Conscientes y temerosos de un incremento exponencial de los abstencionistas en las próximas municipales de Barcelona, los ideólogos de Junts per Catalunya se han apresurado a sacar a Xavier Trias del asilo para intentar matar a Colau a la desesperada. Manoseando por enésima el manual victimario, los convergentes de Junts pretenden apelar de nuevo a la falacia de la restitución con la que el president Puigdemont consiguió engañar al electorado catalán vendiendo la promesa de un retorno al territorio que todavía esperamos con ganas; sin la acción de las cloacas estatales toleradas (y utilizadas) por Colau, vienen a decir, Trias todavía sería el alcalde legítimo de Barcelona. Por otra parte, los mismos cráneos privilegiados han considerado que, si Ernest Maragall es la alternativa a Ada, Trias sólo podrá competir con Esquerra doblando la apuesta por la gerontocracia y una supuesta pericia municipal.
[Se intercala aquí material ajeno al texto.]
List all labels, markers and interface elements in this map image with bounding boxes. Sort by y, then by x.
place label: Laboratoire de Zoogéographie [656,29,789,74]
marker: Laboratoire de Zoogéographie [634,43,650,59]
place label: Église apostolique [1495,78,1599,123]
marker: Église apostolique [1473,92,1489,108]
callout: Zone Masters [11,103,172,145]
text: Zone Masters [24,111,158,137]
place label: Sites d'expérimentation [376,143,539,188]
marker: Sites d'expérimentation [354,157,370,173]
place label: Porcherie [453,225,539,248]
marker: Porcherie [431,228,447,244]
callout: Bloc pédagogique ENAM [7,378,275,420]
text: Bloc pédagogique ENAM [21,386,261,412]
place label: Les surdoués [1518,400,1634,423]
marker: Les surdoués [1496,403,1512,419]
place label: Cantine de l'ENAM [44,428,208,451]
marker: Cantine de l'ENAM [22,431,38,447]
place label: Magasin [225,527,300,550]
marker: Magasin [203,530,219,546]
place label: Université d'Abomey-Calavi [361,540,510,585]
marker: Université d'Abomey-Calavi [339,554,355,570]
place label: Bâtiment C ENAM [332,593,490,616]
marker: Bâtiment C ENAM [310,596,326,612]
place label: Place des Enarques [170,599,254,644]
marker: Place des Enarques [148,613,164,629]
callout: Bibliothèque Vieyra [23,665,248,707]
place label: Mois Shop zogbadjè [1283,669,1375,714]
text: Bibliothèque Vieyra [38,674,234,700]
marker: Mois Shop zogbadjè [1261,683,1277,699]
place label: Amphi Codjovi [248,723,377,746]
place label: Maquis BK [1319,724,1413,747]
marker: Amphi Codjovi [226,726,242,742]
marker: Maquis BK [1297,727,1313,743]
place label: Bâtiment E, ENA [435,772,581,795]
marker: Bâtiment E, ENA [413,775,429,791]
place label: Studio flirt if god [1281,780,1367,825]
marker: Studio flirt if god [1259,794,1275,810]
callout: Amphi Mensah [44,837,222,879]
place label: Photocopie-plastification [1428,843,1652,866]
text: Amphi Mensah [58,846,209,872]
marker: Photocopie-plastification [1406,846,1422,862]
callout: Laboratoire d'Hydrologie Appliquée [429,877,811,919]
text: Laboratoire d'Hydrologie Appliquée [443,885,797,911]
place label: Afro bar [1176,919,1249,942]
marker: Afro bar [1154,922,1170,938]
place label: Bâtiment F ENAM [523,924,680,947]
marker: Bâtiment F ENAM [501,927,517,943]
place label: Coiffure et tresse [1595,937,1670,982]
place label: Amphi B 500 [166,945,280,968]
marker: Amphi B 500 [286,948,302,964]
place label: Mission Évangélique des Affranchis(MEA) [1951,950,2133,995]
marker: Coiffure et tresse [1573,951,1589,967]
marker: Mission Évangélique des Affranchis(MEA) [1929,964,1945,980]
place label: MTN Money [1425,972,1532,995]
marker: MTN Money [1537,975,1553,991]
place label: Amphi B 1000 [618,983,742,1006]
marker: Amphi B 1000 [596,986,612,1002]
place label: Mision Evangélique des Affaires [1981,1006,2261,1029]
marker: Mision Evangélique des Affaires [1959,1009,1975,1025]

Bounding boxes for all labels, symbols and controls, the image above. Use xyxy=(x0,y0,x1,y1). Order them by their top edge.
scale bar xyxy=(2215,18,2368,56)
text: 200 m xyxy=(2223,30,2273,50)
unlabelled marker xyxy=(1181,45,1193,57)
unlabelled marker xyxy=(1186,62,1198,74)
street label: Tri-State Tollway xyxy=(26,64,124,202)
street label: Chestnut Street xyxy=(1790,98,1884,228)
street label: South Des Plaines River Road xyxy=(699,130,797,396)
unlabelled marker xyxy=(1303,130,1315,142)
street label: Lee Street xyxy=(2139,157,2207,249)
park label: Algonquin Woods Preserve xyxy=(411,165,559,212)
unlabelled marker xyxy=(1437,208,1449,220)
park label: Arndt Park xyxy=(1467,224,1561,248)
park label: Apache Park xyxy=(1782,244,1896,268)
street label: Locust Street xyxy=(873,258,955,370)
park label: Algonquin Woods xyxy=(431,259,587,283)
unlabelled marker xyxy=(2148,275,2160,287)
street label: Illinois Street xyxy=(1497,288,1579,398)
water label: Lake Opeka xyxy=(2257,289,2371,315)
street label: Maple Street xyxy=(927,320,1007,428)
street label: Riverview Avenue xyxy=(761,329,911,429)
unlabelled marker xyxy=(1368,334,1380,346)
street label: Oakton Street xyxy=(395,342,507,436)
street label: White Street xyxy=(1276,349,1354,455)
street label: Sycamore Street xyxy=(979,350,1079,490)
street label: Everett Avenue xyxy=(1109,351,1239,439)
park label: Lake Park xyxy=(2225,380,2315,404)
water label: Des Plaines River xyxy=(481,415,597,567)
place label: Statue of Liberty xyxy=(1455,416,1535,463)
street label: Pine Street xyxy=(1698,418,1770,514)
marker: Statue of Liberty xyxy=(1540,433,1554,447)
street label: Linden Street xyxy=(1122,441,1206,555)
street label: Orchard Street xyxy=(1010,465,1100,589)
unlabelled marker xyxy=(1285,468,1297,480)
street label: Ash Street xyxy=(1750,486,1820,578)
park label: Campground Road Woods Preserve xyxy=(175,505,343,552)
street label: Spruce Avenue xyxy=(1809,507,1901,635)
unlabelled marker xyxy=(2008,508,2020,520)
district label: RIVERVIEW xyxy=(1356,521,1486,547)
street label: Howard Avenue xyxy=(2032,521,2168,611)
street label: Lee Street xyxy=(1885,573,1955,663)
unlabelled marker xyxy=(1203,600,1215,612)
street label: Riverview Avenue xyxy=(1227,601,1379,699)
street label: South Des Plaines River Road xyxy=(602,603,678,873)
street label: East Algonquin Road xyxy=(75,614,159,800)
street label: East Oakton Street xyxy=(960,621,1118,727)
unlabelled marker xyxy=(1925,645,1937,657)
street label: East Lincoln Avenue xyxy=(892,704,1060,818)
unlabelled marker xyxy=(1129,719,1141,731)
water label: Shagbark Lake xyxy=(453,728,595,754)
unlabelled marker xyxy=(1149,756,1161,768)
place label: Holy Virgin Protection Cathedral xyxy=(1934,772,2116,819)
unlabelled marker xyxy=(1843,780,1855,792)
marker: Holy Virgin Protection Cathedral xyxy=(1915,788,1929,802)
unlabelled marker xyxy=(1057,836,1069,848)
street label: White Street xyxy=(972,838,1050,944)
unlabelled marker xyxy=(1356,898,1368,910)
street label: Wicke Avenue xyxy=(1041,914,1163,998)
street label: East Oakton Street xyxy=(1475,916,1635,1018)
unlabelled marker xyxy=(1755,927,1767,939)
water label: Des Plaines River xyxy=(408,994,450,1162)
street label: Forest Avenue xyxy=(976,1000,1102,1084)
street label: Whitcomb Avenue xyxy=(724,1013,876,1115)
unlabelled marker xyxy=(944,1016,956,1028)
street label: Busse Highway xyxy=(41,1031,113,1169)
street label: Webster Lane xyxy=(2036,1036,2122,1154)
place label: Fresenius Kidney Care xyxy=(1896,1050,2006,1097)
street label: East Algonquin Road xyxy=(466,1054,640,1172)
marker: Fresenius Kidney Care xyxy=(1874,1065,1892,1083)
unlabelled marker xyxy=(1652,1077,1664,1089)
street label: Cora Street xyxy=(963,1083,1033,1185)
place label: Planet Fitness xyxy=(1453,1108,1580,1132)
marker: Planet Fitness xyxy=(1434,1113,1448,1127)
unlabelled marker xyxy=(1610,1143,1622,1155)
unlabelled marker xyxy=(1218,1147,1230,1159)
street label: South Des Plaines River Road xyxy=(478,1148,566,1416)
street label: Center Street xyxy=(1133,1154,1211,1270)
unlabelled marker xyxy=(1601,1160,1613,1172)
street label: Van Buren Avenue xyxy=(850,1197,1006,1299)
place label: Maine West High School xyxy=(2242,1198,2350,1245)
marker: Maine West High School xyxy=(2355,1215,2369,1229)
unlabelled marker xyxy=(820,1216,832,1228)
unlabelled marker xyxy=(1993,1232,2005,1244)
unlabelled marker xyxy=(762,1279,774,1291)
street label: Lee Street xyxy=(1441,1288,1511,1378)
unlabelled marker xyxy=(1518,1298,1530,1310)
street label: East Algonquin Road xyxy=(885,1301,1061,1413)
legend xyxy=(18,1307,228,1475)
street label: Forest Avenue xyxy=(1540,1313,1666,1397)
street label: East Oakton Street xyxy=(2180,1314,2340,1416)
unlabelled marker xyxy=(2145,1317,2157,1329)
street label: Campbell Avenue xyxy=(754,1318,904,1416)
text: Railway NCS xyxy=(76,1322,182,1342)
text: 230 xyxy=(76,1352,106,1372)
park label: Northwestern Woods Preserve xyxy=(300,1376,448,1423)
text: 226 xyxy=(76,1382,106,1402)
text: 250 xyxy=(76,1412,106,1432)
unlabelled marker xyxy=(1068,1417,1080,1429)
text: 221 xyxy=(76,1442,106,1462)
Pero debido a su antigua y persistente ignorancia de la política barcelonesa, tanto convergentes como republicanos todavía no han entendido que el problema de Barcelona no radica en su actual alcaldesa, sino en la rigidez de una estructura de poder creada por los socialistas (de hecho, ideada por un tal Ernest Maragall) con el objetivo de convertir la ciudad en una capital de provincias española, subsidiaria de la megalópolis madrileña, y agitada únicamente por las efemérides y los festivalitos de turno. En Catalunya prestamos poca atención a la política cultural (es normal, cuesta de encontrar), pero resulta muy notorio comprobar cómo ni Trias ni Colau se atrevieron nunca a echar a las élites socialistas que han determinado la vida intelectual barcelonesa, una casta que no hace ruido pero dicta el pulso de la ciudad en todos los ámbitos y que los convergentes se tragaron con una gran cobardía.
El retorno de Trias insiste en el error de desvincular Barcelona de la lucha por la emancipación nacional y sólo pretende devolvernos a las dinámicas anteriores al 1-O
Con su genio y tozudez, Pasqual Maragall mantuvo la ilusión de una Barcelona capital del Mediterráneo como alternativa al folclore pujolista. Esta es una visión caduca, y no porque Barcelona ya interese menos como hipotética sede de congresos y jaranas, sino porque la supervivencia cultural de la ciudad se tiene que vincular inexorablemente a su condición de capital de estado. Es esta la clave de todo, y resulta notorio que Ernest y Xavier siempre hayan pasado de puntillas por el tema. Los convergentes, en definitiva, todavía no han digerido el hecho de que Trias perdiera las elecciones justamente porque subsumió la libertad de Barcelona (a saber, la independencia de Catalunya) a la política social y se disfrazara ridículamente de apologeta de los pobres. Todavía no han entendido, en definitiva, que si quieren jugar al juego de Colau, Ada se los comerá mientras se ejercita en el baile multisexual.
El retorno de Trias insiste en el error de desvincular Barcelona de la lucha por la emancipación nacional y sólo pretende devolvernos a las dinámicas anteriores al 1-O. Históricamente, Barcelona siempre se ha hecho fuerte asumiendo sus conflictos (la ocupación política, la voluntad de extinción de la cultura nacional); Trias querría ser una goma de borrar de la pulsión contestataria de la ciudad para convertirla en un lugar artificialmente pacífico donde un grupo de críos que se ejercitan en la ética del business friendly hagan cuatro duros y no toquen mucho las narices. Si algo explica todavía el triunfo de Colau contra Trias es que el socialismo (o la degeneración paupérrima del PSC encarnada en los comuns) siempre acabará ganando la lucha por la pobreza y la claudicación ante Madrid. Si tú quieres una Barcelona donde la libertad se equipare a los derechos de los más desdichados, Colau te superará siempre.
Afortunadamente, cada día hay más ciudadanos que no compran la ilusión de volver atrás como si los hechos de 2017 no estuvieran todavía candentes y ni los propios convergentes te pueden vender la supuesta concordia de un presente autonomista sin que se les escapen las ganas de volver a hacer caja. En resumidas cuentas, la presencia artificiosa de Trias en el presente político del país todavía hace más reluciente la necesidad de una gran abstención en las próximas elecciones; sólo huyendo de esta arcadia artificial podremos cubrir con cemento las bases de un futuro con una mínima esperanza. Están haciendo todo eso porque tienen miedo de que no los votes. Es el chantaje de siempre. Ya sabes, pues, lo que hay que hacer.